Garden clubs donate seeds to food bank and others in need

Garden clubs donate seeds to food bank and others in need

In early April, Rose Romboski discovered the District IX Garden Club Federation of Pennsylvania’s 90th Convention would be cancelled due to COVID-19. It was originally scheduled for the third week of the month.

As director for that district, Romboski received nearly 4000 packets of vegetable seeds for participants through a program sponsored by the National Garden Clubs, Inc. and Burpee Seeds. The seeds are part of an initiative to have GCFP Garden Clubs plant more vegetable gardens across the state.

She would not be able to see members due to the pandemic, but hoped to find someone who could benefit by receiving the seeds. Eventually Romboski was able to donate the packets to the Greater Pittsburgh Community Food Bank and to Grow Pittsburgh, Grounded and the City of Pittsburgh’s Adopt-A-Lot program. The garden clubs from District IX in the Pittsburgh area include Butler, Edgeworth, Fox Chapel, Greybrooke, Ingomar, Moon Twp., Shaler, Southern Butler County and Tusca-Ridge Garden Club.

Shelly Danko+Day is urban agriculture and food policy advisor for the City of Pittsburgh. She runs the Adopt-A-Lot program and works with Grow Pittsburgh along with Grounded. She was thrilled to receive a huge box of seeds, and will make sure the seeds get into the right hands and for the right reason. “Food is important, and being empowered to grow their own food is critical to people and their state of mind right now,” she says. “In the coming weeks and months, we’re going to see the need to grow food become even more crucial.”

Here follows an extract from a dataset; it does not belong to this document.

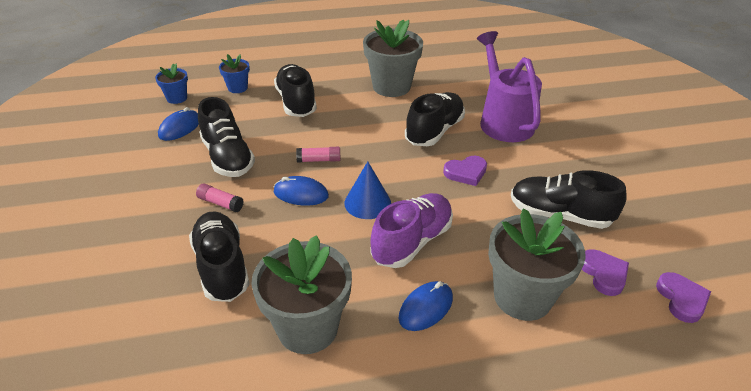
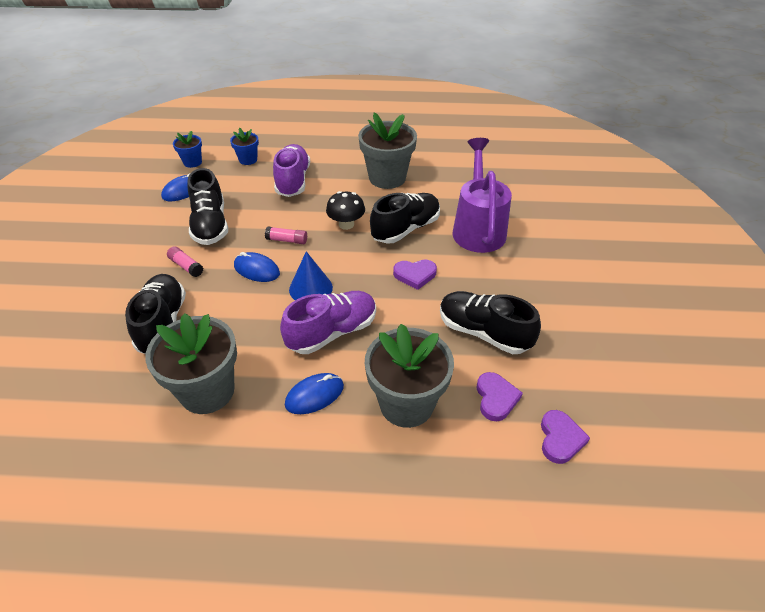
camera: 15 degrees right, 5 degrees up
black shoe [274,64,317,117] -> purple shoe [273,144,310,197]
none -> black mushroom [326,191,365,230]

Lori Diefenbacher is produce and agricultural Programs Coordinator for the Greater Pittsburgh Community Food Bank and sees great value in all the seeds she’ll be passing along to clients. “As we approach our growing season this year, more and more families are unsure about where their next meals are coming from,” she remarked. “It is our hope that these seeds will provide families with peace of mind that their own backyards will be the source of a few fresh, delicious meals this season.”

For Romboski, it’s wonderful to see these seeds helping people in need. “I am thrilled, she said, that the seeds are going into willing hands to help cultivate them.”